Wednesday, March 26, 2008

Qmail Tip sand Tricks 2

Mail to Valid Users Is Bouncing or Disappearing



If you use users/assign as described in Chapter 15, a common mistake is to add a user to the system without updating the users file. Fortunately, this oversight is easily remedied:

# cd /var/qmail/users; make

Delivering Mail on Intermittent Connections




If your qmail system is a hub host for remote systems that connect intermittently by dialup, it is straightforward but messy to deliver the mail while the remote systems are connected.

One approach is to create a flag file in a known directory when a host connects and delete the file when the host disconnects. Then run a script periodically from cron that loops over all of the flag files to push out mail to currently connected hosts.

To flesh out this example, assume there are three dialup hosts called red.example.com, blue.example.com, and green.example.com. Create virtualdomains that give them different virtual domain prefixes:

red.example.com:alias-dial-red
blue.example.com:alias-dial-blue
green.example.com:alias-dial-green

You can put all of the alias-dial mail into one Maildir since the Delivered-To: prefixes keep them separate. To put all the mail for the three hosts into ~alias/dialmail/, create ~alias/.qmail-dial-default containing the line ./dialmail/.

To track the currently connected hosts, put the flag files into ~alias/dialflags and have the dialup connection script create a file with the host's simple name (red, blue, or green) in that directory containing the host's current IP address. Then run this script from cron to push out the mail to whichever hosts are currently connected:

#!/bin/sh
# run this every 15 minutes from cron to push out the mail

cd /var/qmail/alias/dialflags

for hn in *
do
ip=$(cat $hn) # IP address in the flag file

setlock ../$hn.lock \ # lock deliveries to this host
maildirsmtp /var/qmail/alias/dialmail \
alias-dial-$hn- $ip my.example.com 2>&1 |
splogger serial
done

If you also want to push out any waiting mail as soon as a host connects, also put a call to maildirsmtp into the host's connection script. Be sure to use the same lock file to avoid confusion if the cron job happens to run at the same time. If you add another host called purple, you only need to add another line to virtualdomains:

purple.example.com:alias-dial-purple

The remote hosts can use a similar setup to forward their mail to the main host, using a single smarthost entry in virtualdomains.

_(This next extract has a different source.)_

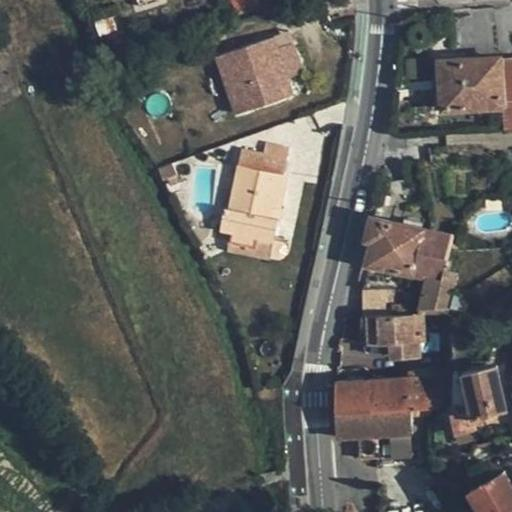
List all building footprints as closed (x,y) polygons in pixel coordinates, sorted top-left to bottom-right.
[(139,0),(142,8),(164,1),(163,0),(139,0)] [(240,113),(288,96),(283,80),(290,77),(305,72),(295,44),(293,45),(286,25),(273,30),(276,37),(220,57),(240,113)] [(437,58),(439,112),(508,108),(509,132),(511,131),(511,59),(470,62),(470,56),(437,58)] [(290,77),(283,80),(288,96),(296,93),(290,77)] [(267,154),(246,149),(232,210),(228,209),(222,238),(233,240),(260,246),(258,255),(282,260),(286,258),(289,255),(290,250),(289,245),(286,242),(277,240),(282,218),(273,217),(275,206),(284,208),(291,176),(287,175),(293,149),(269,144),(267,154)] [(180,162),(166,167),(170,178),(174,177),(177,184),(186,180),(180,162)] [(282,218),(284,208),(275,206),(273,217),(282,218)] [(377,247),(372,266),(421,277),(425,256),(454,255),(457,237),(377,218),(371,245),(377,247)] [(260,246),(233,240),(231,249),(258,255),(260,246)] [(367,292),(369,317),(398,316),(396,290),(367,292)] [(428,301),(425,314),(449,314),(448,305),(428,301)] [(371,320),(372,348),(394,347),(395,362),(424,360),(423,346),(429,346),(428,318),(371,320)] [(467,376),(478,428),(504,423),(502,418),(511,416),(502,369),(467,376)] [(341,385),(342,442),(364,441),(365,464),(418,463),(417,413),(446,412),(446,383),(341,385)] [(511,511),(511,489),(507,478),(474,495),(483,511),(511,511)]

Code in extra.h to copy everything to log




#define QUEUE_EXTRA "Tlog\0"
#define QUEUE_EXTRALEN 5

Now every message will be copied to the address log, so you can create ~alias/.qmail-log to save the mail:

./logmaildir/

The .qmail file must save the mail but cannot forward it. Why not? Because forwarding mail invokes qmail-queue again, which will redeliver the mail to log, creating a nasty mail loop.


Deleting Stale Mail



cd /home
{
# unread mail over a month old
find /home/*/Maildir/new -type f -mtime +30 -p
# read mail over three months
find /home/*/Maildir/cur -type f -mtime +90 -p
# any mail marked deleted
find */Maildir -type f -name "*:2,*T*" -print
# any mail in Trash/new or cur
find */Maildir/.Trash/??? -type f -print
} | xargs -t rm


Web Sites



There are several excellent sources of qmail information online.


http://cr.yp.to

Dan Bernstein's web site, the official source for qmail and all of his ad-on packages.

http://www.qmail.org

Russ Nelson's qmail resource site, intended to have links to all of the other resources on the Web.

http://qmail.gurus.com

The author's companion site for this book, containing scripts, updates and corrections, links to other resources, and ordering info for more copies.

http://www.lifewithqmail.org

Dave Sill's Life with qmail, an online guide to setting up and using qmail. It offers specific advice about where to install qmail, and where to put all of the files and directories that qmail needs. This is by far the most widely used setup and the one that qmail experts are the most familiar with, so it's the one you should use. The file and directory locations used in this book are consistent with these.

http://www.lifewithqmail.org/ldap/

Henning Brauer's Life with qmail-ldap, a guide to setting up qmail-ldap. Indispensable for qmail-ldap users.

http://www.ezmlm.org

The home page for the ezmlm-idx mailing list manager, with software and documentation.

http://tinydns.org

Russ Nelson's site for Dan Bernstein's djbdns, a DNS package that relates to BIND roughly as qmail relates to sendmail. Not required for qmail, but if you're setting up a DNS server along with your mail server, it's probably the software you want to use.